Gather the lines from the material that contain "glass".

· · ·

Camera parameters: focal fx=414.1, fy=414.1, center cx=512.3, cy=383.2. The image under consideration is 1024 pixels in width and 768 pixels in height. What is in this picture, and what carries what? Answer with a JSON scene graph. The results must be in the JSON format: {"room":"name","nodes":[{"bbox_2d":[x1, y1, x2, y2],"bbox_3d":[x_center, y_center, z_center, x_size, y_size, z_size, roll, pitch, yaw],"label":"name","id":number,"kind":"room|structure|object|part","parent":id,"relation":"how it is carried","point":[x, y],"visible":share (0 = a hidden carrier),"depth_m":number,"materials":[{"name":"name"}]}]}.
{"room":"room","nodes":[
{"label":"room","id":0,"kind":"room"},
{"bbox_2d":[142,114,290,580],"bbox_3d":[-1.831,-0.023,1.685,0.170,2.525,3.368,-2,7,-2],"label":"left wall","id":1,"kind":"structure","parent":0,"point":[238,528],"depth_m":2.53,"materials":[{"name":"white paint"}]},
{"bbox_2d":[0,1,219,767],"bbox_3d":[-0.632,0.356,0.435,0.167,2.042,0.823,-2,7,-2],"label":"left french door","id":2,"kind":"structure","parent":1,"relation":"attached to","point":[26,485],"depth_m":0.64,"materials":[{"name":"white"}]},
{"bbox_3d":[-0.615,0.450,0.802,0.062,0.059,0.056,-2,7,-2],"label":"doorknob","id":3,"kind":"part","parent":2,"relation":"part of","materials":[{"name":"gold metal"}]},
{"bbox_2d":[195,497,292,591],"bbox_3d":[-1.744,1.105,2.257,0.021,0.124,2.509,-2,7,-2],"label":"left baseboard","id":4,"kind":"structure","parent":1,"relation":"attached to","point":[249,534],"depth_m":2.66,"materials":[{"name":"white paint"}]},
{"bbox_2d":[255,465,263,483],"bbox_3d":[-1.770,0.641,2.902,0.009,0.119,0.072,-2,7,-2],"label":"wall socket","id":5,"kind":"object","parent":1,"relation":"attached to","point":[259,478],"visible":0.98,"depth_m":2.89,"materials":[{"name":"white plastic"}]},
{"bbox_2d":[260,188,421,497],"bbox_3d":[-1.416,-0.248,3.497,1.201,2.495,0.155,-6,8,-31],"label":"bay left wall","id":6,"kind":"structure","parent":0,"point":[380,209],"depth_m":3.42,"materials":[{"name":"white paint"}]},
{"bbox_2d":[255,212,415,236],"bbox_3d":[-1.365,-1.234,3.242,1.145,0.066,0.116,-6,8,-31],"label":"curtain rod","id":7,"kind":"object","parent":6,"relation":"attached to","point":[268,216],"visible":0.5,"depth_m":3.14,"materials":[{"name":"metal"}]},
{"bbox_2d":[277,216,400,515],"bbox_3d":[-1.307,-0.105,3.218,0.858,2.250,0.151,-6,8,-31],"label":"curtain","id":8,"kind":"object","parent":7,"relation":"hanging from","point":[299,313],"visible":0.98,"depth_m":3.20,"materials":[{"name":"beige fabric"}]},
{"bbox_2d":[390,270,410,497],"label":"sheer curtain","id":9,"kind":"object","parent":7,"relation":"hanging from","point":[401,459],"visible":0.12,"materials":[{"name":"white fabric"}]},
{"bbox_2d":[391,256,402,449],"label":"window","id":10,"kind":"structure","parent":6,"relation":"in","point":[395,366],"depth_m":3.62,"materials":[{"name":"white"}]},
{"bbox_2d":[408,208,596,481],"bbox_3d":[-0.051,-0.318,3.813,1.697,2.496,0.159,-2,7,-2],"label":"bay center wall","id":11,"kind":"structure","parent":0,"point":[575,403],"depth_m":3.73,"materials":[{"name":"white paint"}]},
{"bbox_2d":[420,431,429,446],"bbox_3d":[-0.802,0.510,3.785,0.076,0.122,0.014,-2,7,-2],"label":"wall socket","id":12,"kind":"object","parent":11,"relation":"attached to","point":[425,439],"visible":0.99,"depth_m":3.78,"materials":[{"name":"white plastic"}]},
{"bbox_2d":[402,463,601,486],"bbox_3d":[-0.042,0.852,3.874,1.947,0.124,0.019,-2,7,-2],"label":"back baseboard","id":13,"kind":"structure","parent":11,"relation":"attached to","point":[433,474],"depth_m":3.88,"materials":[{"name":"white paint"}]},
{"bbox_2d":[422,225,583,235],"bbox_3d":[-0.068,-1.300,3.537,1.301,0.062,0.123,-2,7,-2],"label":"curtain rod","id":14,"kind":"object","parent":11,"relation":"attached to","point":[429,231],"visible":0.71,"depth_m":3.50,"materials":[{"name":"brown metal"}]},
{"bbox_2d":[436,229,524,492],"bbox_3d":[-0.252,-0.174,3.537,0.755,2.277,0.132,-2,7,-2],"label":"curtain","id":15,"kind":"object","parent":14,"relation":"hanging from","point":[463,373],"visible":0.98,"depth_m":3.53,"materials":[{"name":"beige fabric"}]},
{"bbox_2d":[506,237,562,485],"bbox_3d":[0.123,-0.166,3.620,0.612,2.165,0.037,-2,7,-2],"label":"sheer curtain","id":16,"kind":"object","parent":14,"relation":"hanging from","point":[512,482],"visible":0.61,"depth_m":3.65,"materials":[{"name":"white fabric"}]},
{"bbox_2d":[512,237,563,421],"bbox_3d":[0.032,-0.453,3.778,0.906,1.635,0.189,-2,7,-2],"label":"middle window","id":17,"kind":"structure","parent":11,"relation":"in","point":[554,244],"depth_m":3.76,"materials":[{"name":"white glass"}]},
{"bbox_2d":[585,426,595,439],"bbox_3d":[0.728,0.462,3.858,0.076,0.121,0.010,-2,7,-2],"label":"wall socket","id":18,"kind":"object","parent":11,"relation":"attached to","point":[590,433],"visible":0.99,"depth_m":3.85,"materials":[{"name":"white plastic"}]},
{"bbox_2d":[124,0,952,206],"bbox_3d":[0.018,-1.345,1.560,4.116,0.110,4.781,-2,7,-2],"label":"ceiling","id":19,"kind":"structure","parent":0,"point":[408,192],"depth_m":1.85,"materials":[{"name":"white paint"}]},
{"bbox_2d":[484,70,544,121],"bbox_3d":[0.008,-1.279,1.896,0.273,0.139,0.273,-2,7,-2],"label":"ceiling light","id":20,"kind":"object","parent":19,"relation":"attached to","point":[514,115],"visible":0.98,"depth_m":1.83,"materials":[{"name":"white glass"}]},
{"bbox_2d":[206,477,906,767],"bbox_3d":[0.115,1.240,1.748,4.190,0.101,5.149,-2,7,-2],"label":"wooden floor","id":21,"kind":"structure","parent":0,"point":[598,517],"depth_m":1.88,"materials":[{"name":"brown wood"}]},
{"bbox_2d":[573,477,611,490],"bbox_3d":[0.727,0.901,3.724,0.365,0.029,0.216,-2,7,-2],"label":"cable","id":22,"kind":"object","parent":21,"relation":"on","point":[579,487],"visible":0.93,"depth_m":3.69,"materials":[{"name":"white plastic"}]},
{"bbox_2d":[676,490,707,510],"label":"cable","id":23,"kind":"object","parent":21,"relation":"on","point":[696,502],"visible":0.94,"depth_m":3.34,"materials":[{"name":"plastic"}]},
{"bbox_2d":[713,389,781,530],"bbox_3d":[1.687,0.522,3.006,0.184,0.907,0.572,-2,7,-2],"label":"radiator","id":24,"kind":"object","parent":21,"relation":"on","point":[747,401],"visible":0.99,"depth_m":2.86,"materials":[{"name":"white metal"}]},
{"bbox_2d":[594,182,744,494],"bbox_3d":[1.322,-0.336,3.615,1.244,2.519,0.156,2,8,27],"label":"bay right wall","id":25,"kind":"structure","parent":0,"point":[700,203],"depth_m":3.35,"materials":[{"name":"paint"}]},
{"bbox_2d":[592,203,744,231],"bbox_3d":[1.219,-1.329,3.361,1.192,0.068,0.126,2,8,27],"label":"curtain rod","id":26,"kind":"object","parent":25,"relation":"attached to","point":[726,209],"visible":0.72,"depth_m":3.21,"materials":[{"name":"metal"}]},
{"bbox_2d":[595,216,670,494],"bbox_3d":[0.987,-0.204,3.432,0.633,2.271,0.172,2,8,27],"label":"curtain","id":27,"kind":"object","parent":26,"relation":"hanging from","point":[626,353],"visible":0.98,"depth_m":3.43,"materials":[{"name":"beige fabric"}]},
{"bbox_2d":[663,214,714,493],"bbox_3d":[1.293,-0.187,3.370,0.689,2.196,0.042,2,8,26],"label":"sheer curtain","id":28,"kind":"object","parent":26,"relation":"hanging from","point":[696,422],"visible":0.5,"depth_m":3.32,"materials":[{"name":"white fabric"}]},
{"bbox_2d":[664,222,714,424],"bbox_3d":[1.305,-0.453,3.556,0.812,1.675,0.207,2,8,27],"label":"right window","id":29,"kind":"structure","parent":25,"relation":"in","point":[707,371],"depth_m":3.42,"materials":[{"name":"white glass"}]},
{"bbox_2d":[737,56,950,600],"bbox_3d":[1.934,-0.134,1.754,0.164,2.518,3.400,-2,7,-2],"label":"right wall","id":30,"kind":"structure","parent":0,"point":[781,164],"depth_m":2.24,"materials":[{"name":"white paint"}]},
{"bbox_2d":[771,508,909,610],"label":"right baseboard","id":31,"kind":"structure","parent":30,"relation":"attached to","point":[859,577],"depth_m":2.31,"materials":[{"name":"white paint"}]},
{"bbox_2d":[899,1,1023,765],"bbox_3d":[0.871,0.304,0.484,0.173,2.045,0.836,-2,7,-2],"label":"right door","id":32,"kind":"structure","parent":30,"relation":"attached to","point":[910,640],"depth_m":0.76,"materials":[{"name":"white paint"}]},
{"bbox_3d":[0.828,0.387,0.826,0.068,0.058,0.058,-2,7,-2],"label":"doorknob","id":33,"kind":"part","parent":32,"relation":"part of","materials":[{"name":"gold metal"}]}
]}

· · ·

▶ **SOLUTION**
{"bbox_2d":[512,237,563,421],"bbox_3d":[0.032,-0.453,3.778,0.906,1.635,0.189,-2,7,-2],"label":"middle window","id":17,"kind":"structure","parent":11,"relation":"in","point":[554,244],"depth_m":3.76,"materials":[{"name":"white glass"}]},
{"bbox_2d":[484,70,544,121],"bbox_3d":[0.008,-1.279,1.896,0.273,0.139,0.273,-2,7,-2],"label":"ceiling light","id":20,"kind":"object","parent":19,"relation":"attached to","point":[514,115],"visible":0.98,"depth_m":1.83,"materials":[{"name":"white glass"}]},
{"bbox_2d":[664,222,714,424],"bbox_3d":[1.305,-0.453,3.556,0.812,1.675,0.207,2,8,27],"label":"right window","id":29,"kind":"structure","parent":25,"relation":"in","point":[707,371],"depth_m":3.42,"materials":[{"name":"white glass"}]},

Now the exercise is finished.